**SET EXERCISE 1**
In the issue about retrying partition yaml uploads to GCS, which function does the author ask to have modified, and in which file?
**SET EXERCISE 2**
Continue the GitHub issue about adding retries to GCS yaml uploads, starting after its last sentence.

>> BEGIN EXTRACTED TEXT

GoogleCloudPlatform / professional-services-data-validator

Utility to compare data between homogeneous or heterogeneous environments to ensure source and target tables match
Apache License 2.0
403 stars 115 forks source link

Configure modified retry for uploading partition yamls to GCS #1292

Open karcot1 opened 1 week ago

karcot1 commented 1 week ago

When uploading a large number of yamls to GCS (10,000) we are encountering a 503 error. This indicates the connection to GCS was interrupted, and is commonly encountered when uploading a large number of files via python.

The exact error message: 'Request failed with status code', 503, 'Expected one of', <HTTPStatus.OK: 200>

The recommendation with 5xx errors is to retry, and we have some sample code as a reference: https://github.com/googleapis/python-storage/blob/main/samples/snippets/storage_configure_retries.py#L55

The request is to please modify _write_gcs_file in gcs_helper.py to use retries.

Suggestion (based on above sample code):

from google.cloud import storage
from google.cloud.storage.retry import DEFAULT_RETRY

def _write_gcs_file(file_path: str, data: str):
    gcs_bucket = get_gcs_bucket(file_path)
    blob = gcs_bucket.blob(_get_gcs_file_path(file_path))

    modified_retry = DEFAULT_RETRY.with_deadline(500.0)
    modified_retry = modified_retry.with_delay(initial=1.5, multiplier=1.2, maximum=45.0)

    blob.upload_from_string(data, **retry=modified_retry**)

Ideally, the values (deadline, initial, multiplier, maximum) can be parameterized, so that end users can modify the values to get optimal performance.

>> END EXTRACTED TEXT
>> BEGIN RECORDS PROVIDED

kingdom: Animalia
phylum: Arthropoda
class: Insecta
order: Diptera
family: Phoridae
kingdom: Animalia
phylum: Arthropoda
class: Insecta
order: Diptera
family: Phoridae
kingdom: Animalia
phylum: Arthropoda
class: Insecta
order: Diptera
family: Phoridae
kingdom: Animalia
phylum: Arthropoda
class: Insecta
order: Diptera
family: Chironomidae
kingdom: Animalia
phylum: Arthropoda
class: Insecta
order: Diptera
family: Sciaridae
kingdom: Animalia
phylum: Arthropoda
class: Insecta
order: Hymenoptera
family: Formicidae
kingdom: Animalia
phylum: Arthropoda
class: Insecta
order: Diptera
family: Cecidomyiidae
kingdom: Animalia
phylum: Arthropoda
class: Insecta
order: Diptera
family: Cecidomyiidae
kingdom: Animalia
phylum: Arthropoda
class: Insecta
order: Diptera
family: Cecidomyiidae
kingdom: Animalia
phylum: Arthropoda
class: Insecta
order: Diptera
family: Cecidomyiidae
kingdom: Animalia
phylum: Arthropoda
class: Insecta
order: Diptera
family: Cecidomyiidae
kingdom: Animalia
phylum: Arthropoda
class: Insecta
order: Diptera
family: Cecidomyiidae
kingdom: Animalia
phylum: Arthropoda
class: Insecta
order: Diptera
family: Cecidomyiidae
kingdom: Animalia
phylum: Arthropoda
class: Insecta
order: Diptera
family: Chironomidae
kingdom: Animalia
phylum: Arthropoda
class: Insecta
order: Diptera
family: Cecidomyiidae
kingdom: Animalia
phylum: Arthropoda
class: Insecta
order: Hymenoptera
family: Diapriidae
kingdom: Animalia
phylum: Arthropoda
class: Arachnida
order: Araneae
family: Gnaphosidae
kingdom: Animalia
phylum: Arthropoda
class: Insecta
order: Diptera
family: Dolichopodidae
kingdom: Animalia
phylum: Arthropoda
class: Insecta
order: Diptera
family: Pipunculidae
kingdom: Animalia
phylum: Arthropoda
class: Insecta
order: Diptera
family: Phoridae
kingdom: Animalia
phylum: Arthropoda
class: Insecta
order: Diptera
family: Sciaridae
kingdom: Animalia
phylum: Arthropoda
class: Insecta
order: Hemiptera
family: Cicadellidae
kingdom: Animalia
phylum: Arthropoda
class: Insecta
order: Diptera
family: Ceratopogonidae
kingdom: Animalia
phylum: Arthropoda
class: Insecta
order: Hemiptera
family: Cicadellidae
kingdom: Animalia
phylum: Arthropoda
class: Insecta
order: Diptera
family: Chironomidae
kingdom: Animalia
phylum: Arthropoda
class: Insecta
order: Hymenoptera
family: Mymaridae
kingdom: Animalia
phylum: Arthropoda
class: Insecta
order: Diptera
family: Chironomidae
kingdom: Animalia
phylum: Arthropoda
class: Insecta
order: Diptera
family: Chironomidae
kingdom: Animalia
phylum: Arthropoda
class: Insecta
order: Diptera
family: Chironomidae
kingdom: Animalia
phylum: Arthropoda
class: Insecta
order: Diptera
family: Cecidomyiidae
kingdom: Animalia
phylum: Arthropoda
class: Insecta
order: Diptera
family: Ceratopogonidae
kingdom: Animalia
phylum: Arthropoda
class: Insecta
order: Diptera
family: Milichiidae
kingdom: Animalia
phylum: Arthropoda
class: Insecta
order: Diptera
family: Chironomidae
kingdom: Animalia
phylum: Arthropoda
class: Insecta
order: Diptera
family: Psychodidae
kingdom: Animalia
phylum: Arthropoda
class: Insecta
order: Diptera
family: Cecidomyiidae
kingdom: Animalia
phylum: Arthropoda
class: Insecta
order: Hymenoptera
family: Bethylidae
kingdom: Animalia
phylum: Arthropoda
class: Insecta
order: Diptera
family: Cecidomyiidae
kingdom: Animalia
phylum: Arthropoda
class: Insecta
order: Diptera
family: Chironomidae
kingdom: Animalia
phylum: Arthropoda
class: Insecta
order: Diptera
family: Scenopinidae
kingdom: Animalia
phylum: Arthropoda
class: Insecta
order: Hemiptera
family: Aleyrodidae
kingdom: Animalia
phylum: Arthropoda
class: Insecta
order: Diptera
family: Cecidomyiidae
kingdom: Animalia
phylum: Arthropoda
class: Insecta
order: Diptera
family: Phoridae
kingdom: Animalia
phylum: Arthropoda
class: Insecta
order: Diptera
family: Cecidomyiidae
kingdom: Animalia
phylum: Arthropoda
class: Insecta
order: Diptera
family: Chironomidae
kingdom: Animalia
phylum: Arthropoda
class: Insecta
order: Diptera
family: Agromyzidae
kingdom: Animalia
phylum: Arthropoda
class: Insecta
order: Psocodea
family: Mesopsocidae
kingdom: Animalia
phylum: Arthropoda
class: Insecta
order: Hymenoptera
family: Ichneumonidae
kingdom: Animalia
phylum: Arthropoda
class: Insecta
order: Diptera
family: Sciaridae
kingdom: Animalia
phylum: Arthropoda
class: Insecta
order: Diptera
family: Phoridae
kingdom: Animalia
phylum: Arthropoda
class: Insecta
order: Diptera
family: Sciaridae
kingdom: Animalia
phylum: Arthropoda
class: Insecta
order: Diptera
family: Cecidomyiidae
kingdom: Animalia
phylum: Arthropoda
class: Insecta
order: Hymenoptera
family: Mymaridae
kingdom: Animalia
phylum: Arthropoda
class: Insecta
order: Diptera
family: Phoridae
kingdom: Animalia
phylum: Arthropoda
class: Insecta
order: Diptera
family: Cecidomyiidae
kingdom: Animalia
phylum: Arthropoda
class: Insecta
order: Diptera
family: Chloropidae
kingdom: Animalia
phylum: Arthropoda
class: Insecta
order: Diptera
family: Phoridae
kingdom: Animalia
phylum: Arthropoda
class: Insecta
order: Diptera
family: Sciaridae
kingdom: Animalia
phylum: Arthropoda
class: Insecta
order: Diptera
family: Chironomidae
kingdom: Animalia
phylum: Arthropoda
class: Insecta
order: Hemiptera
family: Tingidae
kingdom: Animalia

>> END RECORDS PROVIDED

**WRITTEN RESPONSE 1**
_write_gcs_file in gcs_helper.py

**WRITTEN RESPONSE 2**
sundar-mudupalli-work commented 1 week ago

Hi,

Review of the customer usage showed that the customer had upto 8 separate generate-partitions executions running in parallel. Given how long it takes to write to GCS (about 4 hrs for 10,000 objects). Each DVT execution is single threaded, so unclear how it raised 503 errors. DVT creates a client for each file as outlined below - which could exacerbate the situation.

When writing a large number of GCS files for partitions, it can take about 1.25 seconds to write each file to GCS. This is awfully slow. The problem is in get_gcs_bucket function - which creates a http client and a connection to the bucket every time. So if you have 10,000 files, this can take very long. However if the return value from get_gcs_bucket is cached, then writes to GCS for small files improve dramatically (> 20x).

It may make sense to restructure the gcs_helper package as a class, perhaps rename it to filsys_helper - which allows DVT to interact with Cloud Storage or the file system as specified by the user. If the customer specifies a GCS destination (or source), we can save the storage_client.get_bucket('bucket_name') result in the class so that it can be reused. This will significantly improve performance.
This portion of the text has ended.